Humour et humeur sont aujourd'hui des mots qui ont des significations différentes alors qu'à l'origine, le premier ne fait que dériver du second, et cette dérivation prend tout son sens dans l'Angleterre de la fin du XVIe siècle, grâce à un dramaturge érudit et satirique : Ben Jonson.
À cette époque, l'Angleterre, comme l'ensemble des pays européens, ne possède comme science médicale que la “ théorie des humeurs ” d'Hippocrate et de Galien.
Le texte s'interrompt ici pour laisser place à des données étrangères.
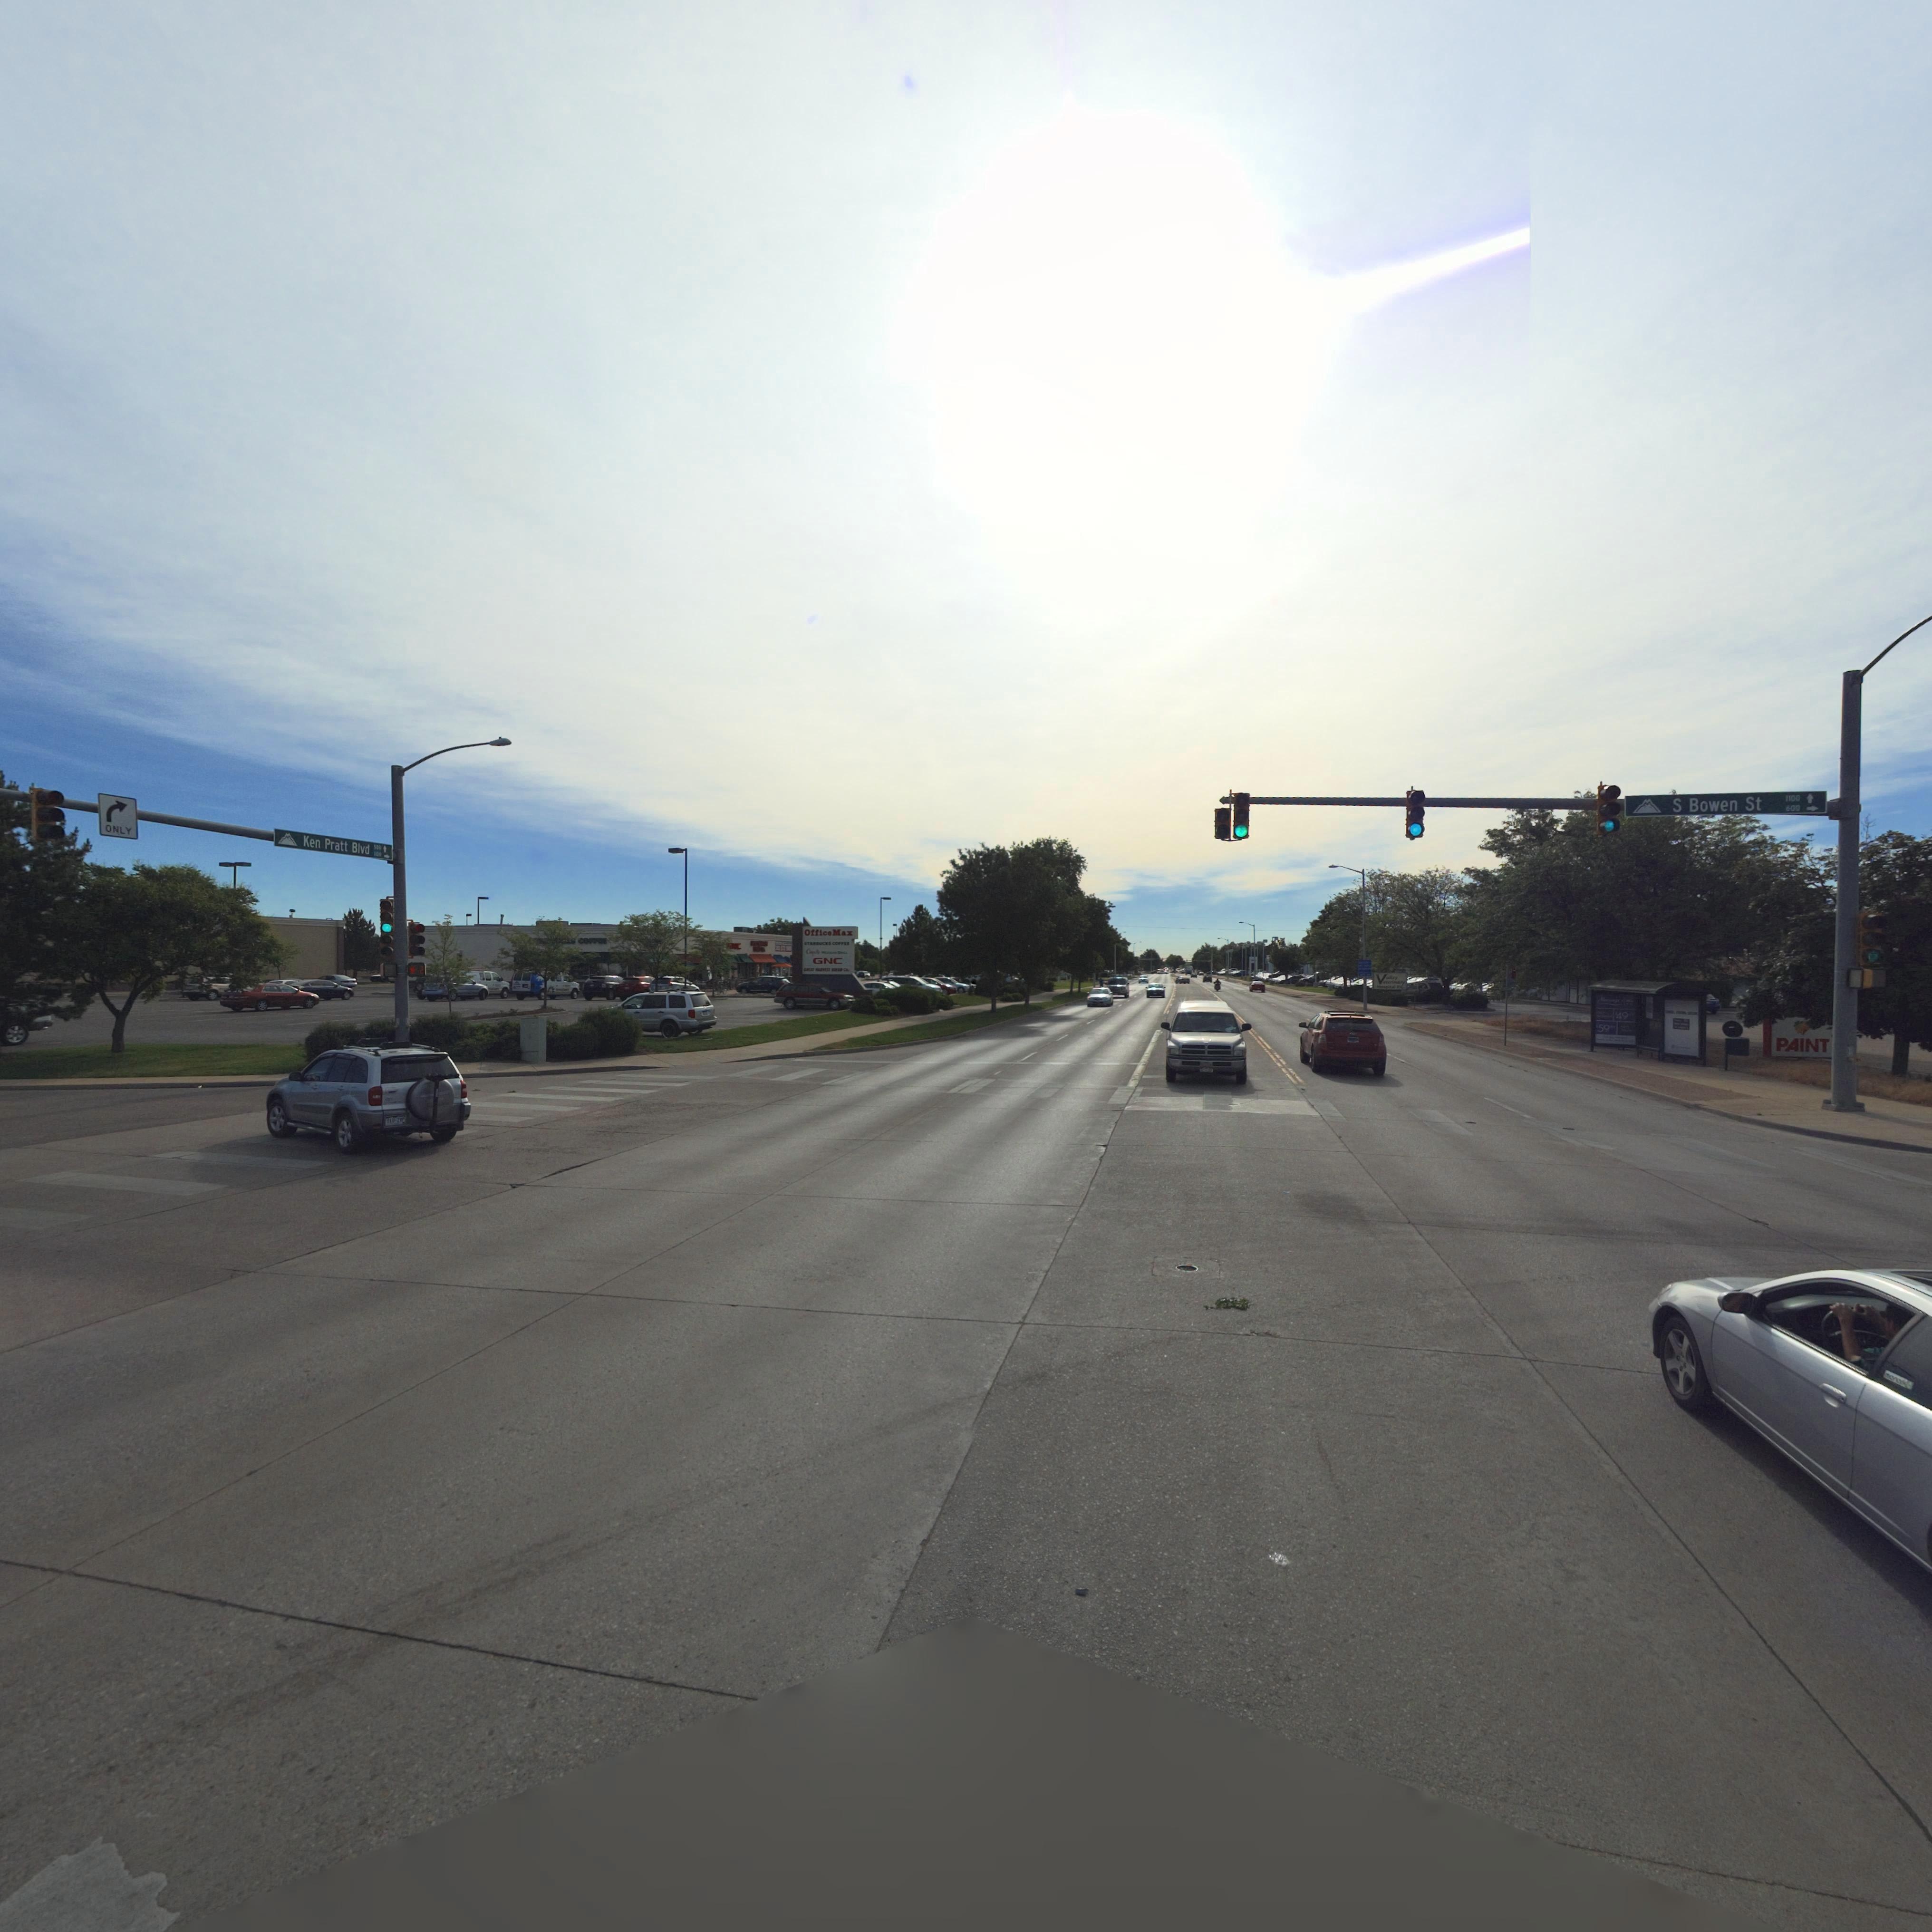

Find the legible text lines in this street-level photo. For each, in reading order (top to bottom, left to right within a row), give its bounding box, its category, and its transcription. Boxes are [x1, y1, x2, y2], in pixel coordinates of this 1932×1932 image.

[1785, 794, 1800, 802] StreetNumberRange: 1100
[1672, 796, 1762, 813] StreetName: S Bowen St
[1785, 804, 1819, 812] StreetNumberRange: 600->
[303, 834, 370, 855] StreetName: Ken Pratt Blvd
[373, 844, 382, 850] StreetNumberRange: 5*0
[372, 850, 391, 859] StreetNumberRange: 1**0->
[803, 929, 852, 936] BusinessName: Office Max
[577, 937, 607, 944] BusinessName: CO***E
[726, 942, 742, 949] BusinessName: **C
[803, 941, 850, 945] BusinessName: STAR*UC*S CO****
[805, 948, 848, 956] BusinessName: C******* M*****N G***L
[812, 957, 842, 965] BusinessName: GNC
[803, 967, 850, 972] BusinessName: G***T ***VEST **EAD CO.
[1374, 973, 1387, 985] BusinessName: V
[1376, 985, 1405, 988] BusinessName: Hospital P.C.
[1385, 975, 1398, 980] BusinessName: all*y
[1382, 979, 1405, 986] BusinessName: eterinary
[1776, 1037, 1830, 1053] BusinessName: PAINT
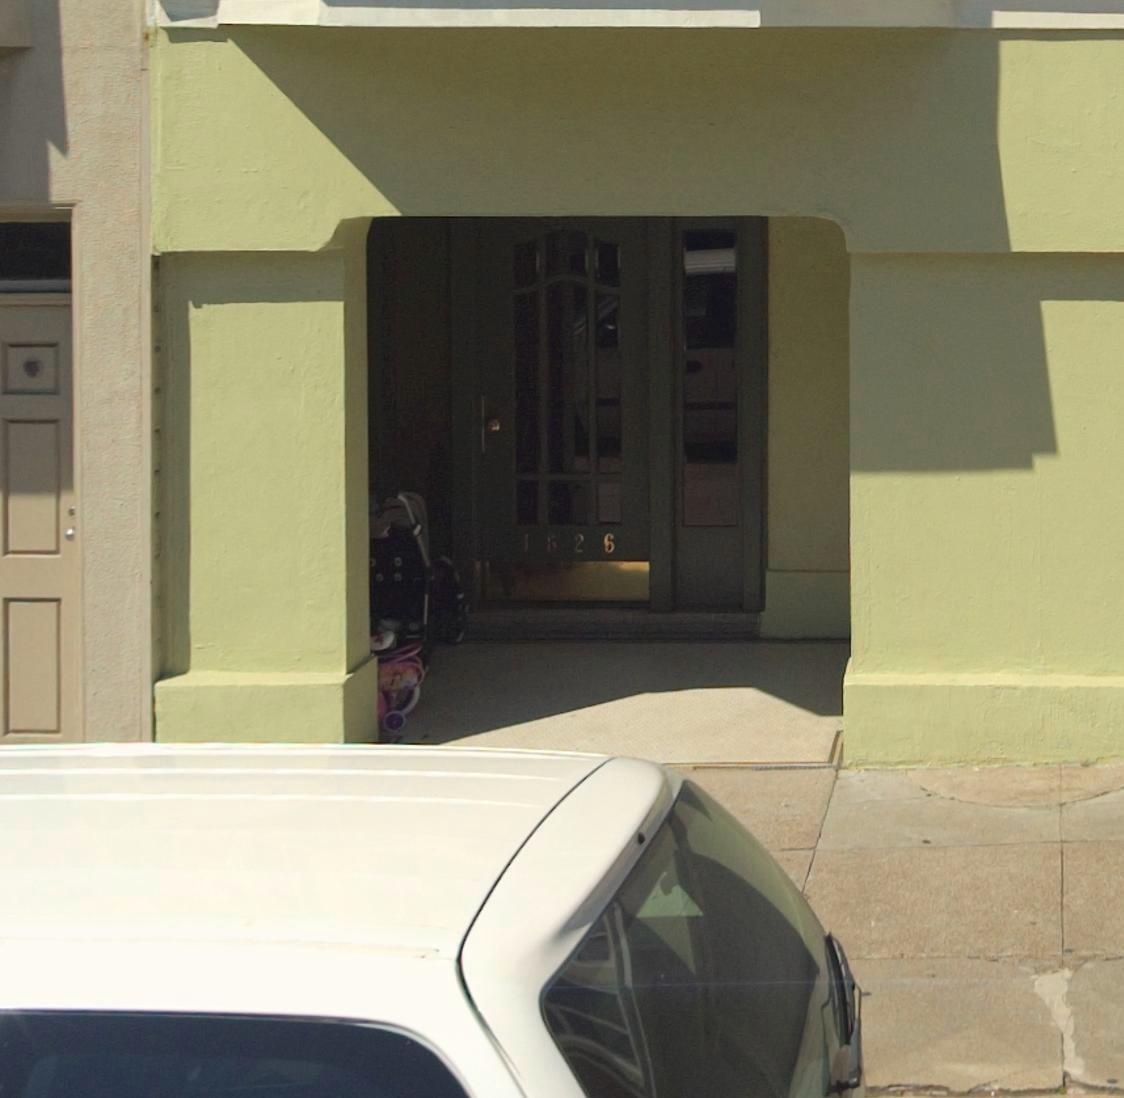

Cette théorie, qui attribue à l'homme quatre humeurs de base, soit mélancolique, sanguine, bileuse et flegmatique, est largement discutée au théâtre tant elle semble un peu limitée quant à ses résultats.
Every man in his humour
de Ben Johnson
Mais, si elle est fustigée en France sous la plume de Molière, elle prend une tout autre dimension, en Angleterre, sous celle de Ben Johnson.
Ce dernier joue sur un véritable détournement de ces
“ humeurs ” pour les rendre comiques. Ainsi, dans ses comédies intitulées Every man in his humour et Every man out of his humour, il présente des personnages que la situation dramatique de la pièce place en porte à faux par rapport à leur “ humeur ”, ou bien que leur “ humeur ” place en porte à faux par rapport à leur rôle réel.
Il en résulte qu'ils sont supposés avoir une double nature.
Par exemple, si un excentrique ne fait pas rire en soi, le seul moyen de le rendre drôle est d'isoler son excentricité, en la détachant sur un fond tout au fait différent.
Pour cela il faut la placer soit sur un fond où tout le monde est normal, ou sur un fond où tout le monde développe une anomalie contraire.